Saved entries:
++++++++++++++++++++
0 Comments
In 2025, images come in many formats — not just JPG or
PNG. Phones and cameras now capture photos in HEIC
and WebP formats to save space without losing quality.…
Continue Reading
++++++++++++++++++++
• _WORK TASK_
Reproduce the text of the records above word for word, keeping each line as it appears.

• _SOLUTION TO THE PROBLEM_
0 Comments
In 2025, images come in many formats — not just JPG or
PNG. Phones and cameras now capture photos in HEIC
and WebP formats to save space without losing quality.…
Continue Reading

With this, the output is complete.